*DIRECTIONS:*
Output the listing below verbatim, without images.
------ SOURCE INFORMATION
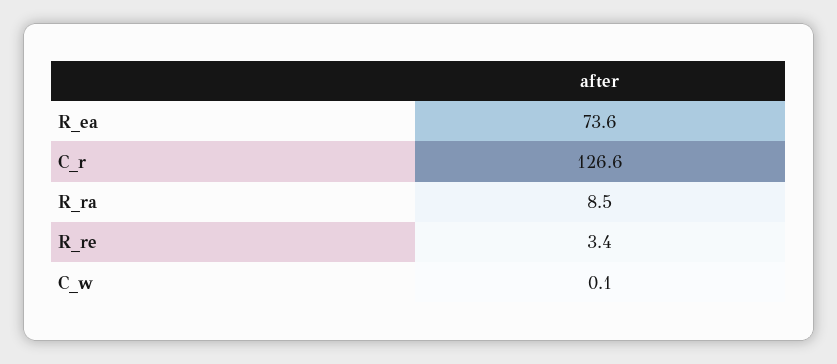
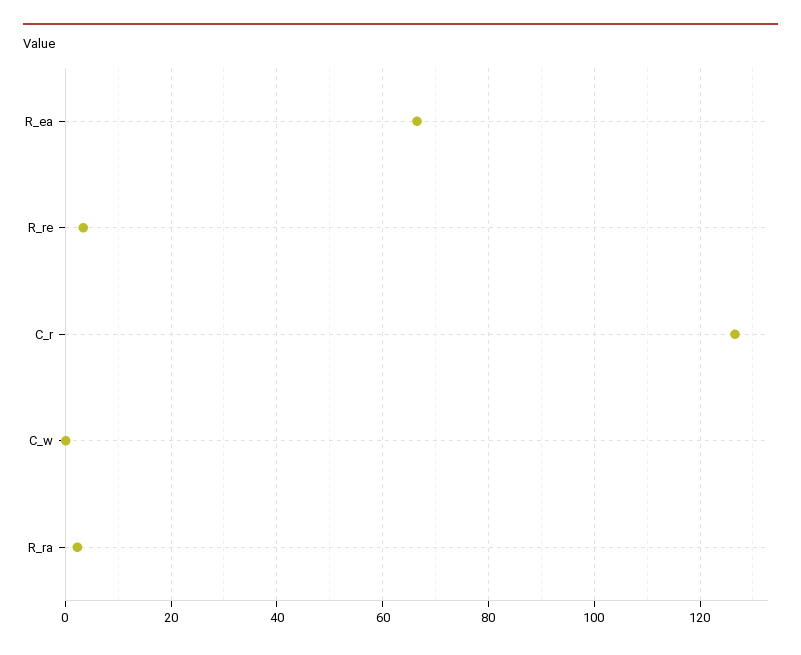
  {
-   "R_ea": 73.6,
+   "R_ea": 66,
    "C_r": 126.6,
-   "R_ra": 8.5,
+   "R_ra": 2,
    "R_re": 3.4,
    "C_w": 0.1
  }

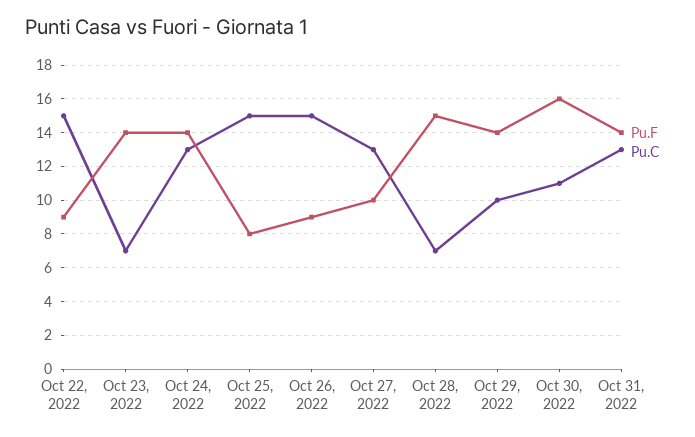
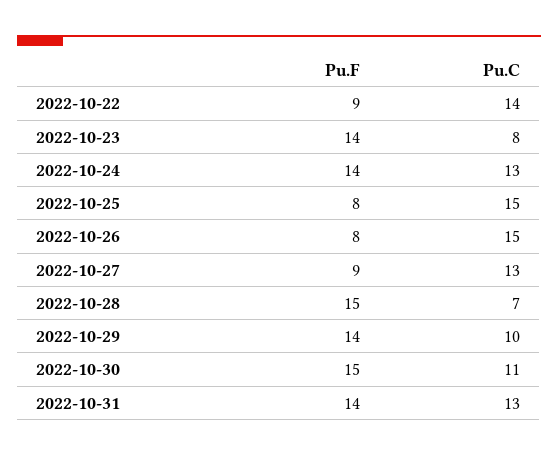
  {
    "Pu.F": {
      "Oct 22, 2022": 9,
      "Oct 23, 2022": 14,
      "Oct 24, 2022": 14,
      "Oct 25, 2022": 8,
-     "Oct 26, 2022": 9,
+     "Oct 26, 2022": 8,
-     "Oct 27, 2022": 10,
+     "Oct 27, 2022": 9,
      "Oct 28, 2022": 15,
      "Oct 29, 2022": 14,
-     "Oct 30, 2022": 16,
+     "Oct 30, 2022": 15,
      "Oct 31, 2022": 14
    },
    "Pu.C": {
-     "Oct 22, 2022": 15,
+     "Oct 22, 2022": 14,
-     "Oct 23, 2022": 7,
+     "Oct 23, 2022": 8,
      "Oct 24, 2022": 13,
      "Oct 25, 2022": 15,
      "Oct 26, 2022": 15,
      "Oct 27, 2022": 13,
      "Oct 28, 2022": 7,
      "Oct 29, 2022": 10,
      "Oct 30, 2022": 11,
      "Oct 31, 2022": 13
    }
  }

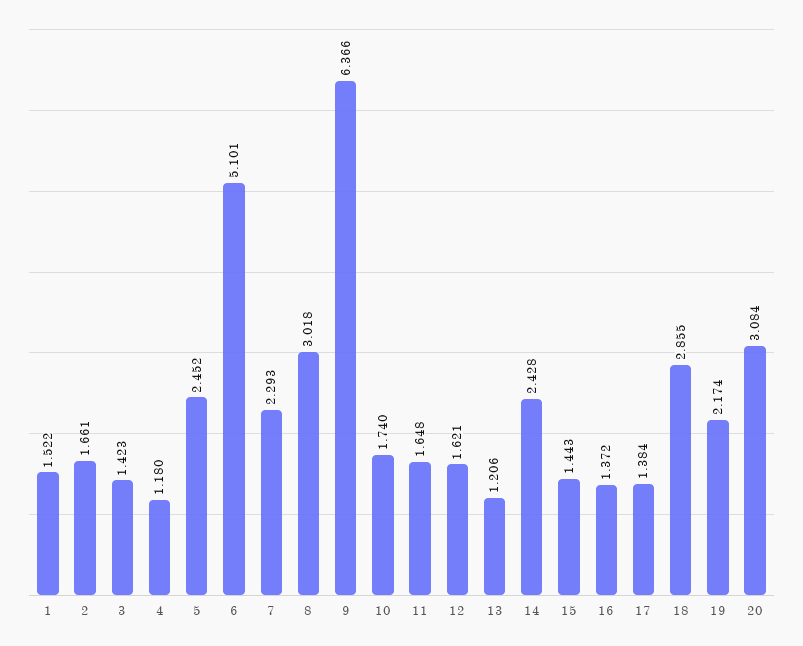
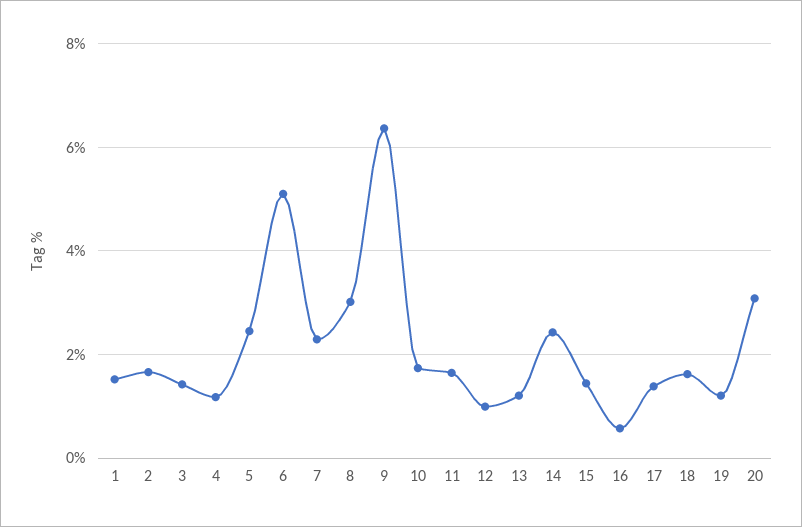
  {
    "1": 1.522,
    "2": 1.661,
    "3": 1.423,
    "4": 1.18,
    "5": 2.452,
    "6": 5.101,
    "7": 2.293,
    "8": 3.018,
    "9": 6.366,
    "10": 1.74,
    "11": 1.648,
-   "12": 1.621,
+   "12": 1,
    "13": 1.206,
    "14": 2.428,
    "15": 1.443,
-   "16": 1.372,
+   "16": 0.6,
    "17": 1.384,
-   "18": 2.855,
+   "18": 1.6,
-   "19": 2.174,
+   "19": 1.2,
    "20": 3.084
  }

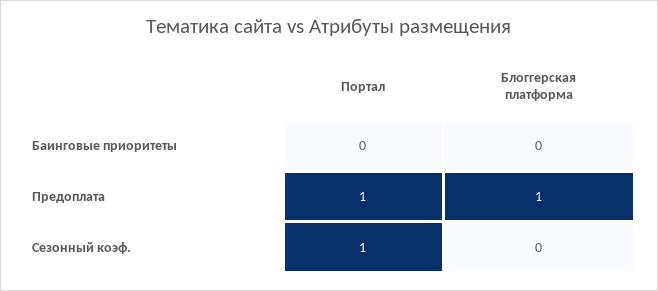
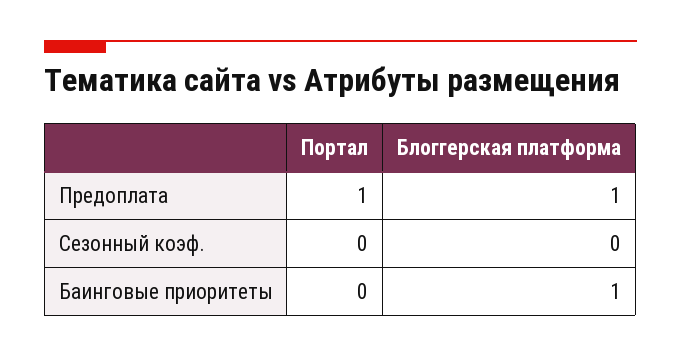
  {
    "Портал": {
      "Баинговые приоритеты": 0,
      "Предоплата": 1,
-     "Сезонный коэф.": 1
+     "Сезонный коэф.": 0
    },
    "Блоггерская платформа": {
-     "Баинговые приоритеты": 0,
+     "Баинговые приоритеты": 1,
      "Предоплата": 1,
      "Сезонный коэф.": 0
    }
  }

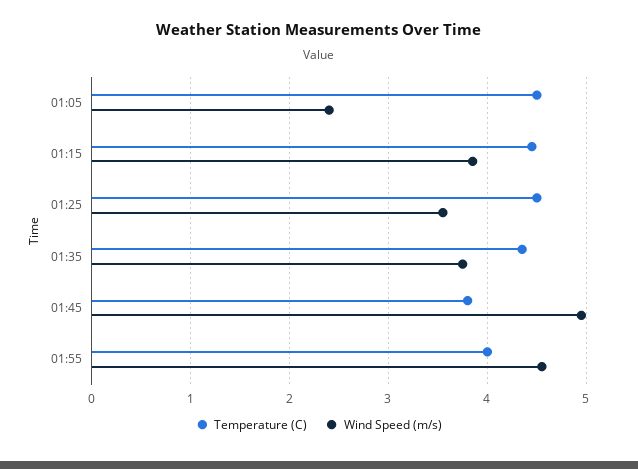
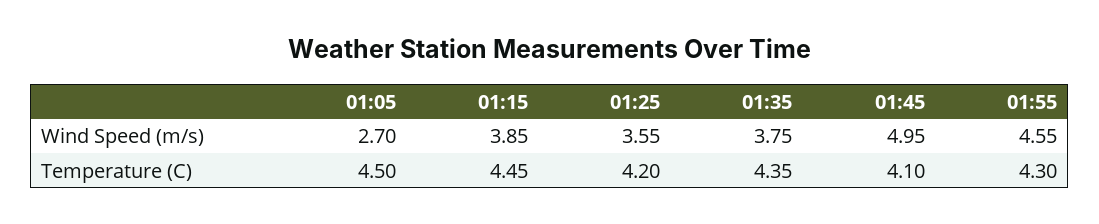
  {
    "Temperature (C)": {
      "01:05": 4.5,
      "01:15": 4.45,
-     "01:25": 4.5,
+     "01:25": 4.2,
      "01:35": 4.35,
-     "01:45": 3.8,
+     "01:45": 4.1,
-     "01:55": 4
+     "01:55": 4.3
    },
    "Wind Speed (m/s)": {
-     "01:05": 2.4,
+     "01:05": 2.7,
      "01:15": 3.85,
      "01:25": 3.55,
      "01:35": 3.75,
      "01:45": 4.95,
      "01:55": 4.55
    }
  }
------------
*ANSWER TO THIS EXERCISE:*
  {
-   "R_ea": 73.6,
+   "R_ea": 66,
    "C_r": 126.6,
-   "R_ra": 8.5,
+   "R_ra": 2,
    "R_re": 3.4,
    "C_w": 0.1
  }

  {
    "Pu.F": {
      "Oct 22, 2022": 9,
      "Oct 23, 2022": 14,
      "Oct 24, 2022": 14,
      "Oct 25, 2022": 8,
-     "Oct 26, 2022": 9,
+     "Oct 26, 2022": 8,
-     "Oct 27, 2022": 10,
+     "Oct 27, 2022": 9,
      "Oct 28, 2022": 15,
      "Oct 29, 2022": 14,
-     "Oct 30, 2022": 16,
+     "Oct 30, 2022": 15,
      "Oct 31, 2022": 14
    },
    "Pu.C": {
-     "Oct 22, 2022": 15,
+     "Oct 22, 2022": 14,
-     "Oct 23, 2022": 7,
+     "Oct 23, 2022": 8,
      "Oct 24, 2022": 13,
      "Oct 25, 2022": 15,
      "Oct 26, 2022": 15,
      "Oct 27, 2022": 13,
      "Oct 28, 2022": 7,
      "Oct 29, 2022": 10,
      "Oct 30, 2022": 11,
      "Oct 31, 2022": 13
    }
  }

  {
    "1": 1.522,
    "2": 1.661,
    "3": 1.423,
    "4": 1.18,
    "5": 2.452,
    "6": 5.101,
    "7": 2.293,
    "8": 3.018,
    "9": 6.366,
    "10": 1.74,
    "11": 1.648,
-   "12": 1.621,
+   "12": 1,
    "13": 1.206,
    "14": 2.428,
    "15": 1.443,
-   "16": 1.372,
+   "16": 0.6,
    "17": 1.384,
-   "18": 2.855,
+   "18": 1.6,
-   "19": 2.174,
+   "19": 1.2,
    "20": 3.084
  }

  {
    "Портал": {
      "Баинговые приоритеты": 0,
      "Предоплата": 1,
-     "Сезонный коэф.": 1
+     "Сезонный коэф.": 0
    },
    "Блоггерская платформа": {
-     "Баинговые приоритеты": 0,
+     "Баинговые приоритеты": 1,
      "Предоплата": 1,
      "Сезонный коэф.": 0
    }
  }

  {
    "Temperature (C)": {
      "01:05": 4.5,
      "01:15": 4.45,
-     "01:25": 4.5,
+     "01:25": 4.2,
      "01:35": 4.35,
-     "01:45": 3.8,
+     "01:45": 4.1,
-     "01:55": 4
+     "01:55": 4.3
    },
    "Wind Speed (m/s)": {
-     "01:05": 2.4,
+     "01:05": 2.7,
      "01:15": 3.85,
      "01:25": 3.55,
      "01:35": 3.75,
      "01:45": 4.95,
      "01:55": 4.55
    }
  }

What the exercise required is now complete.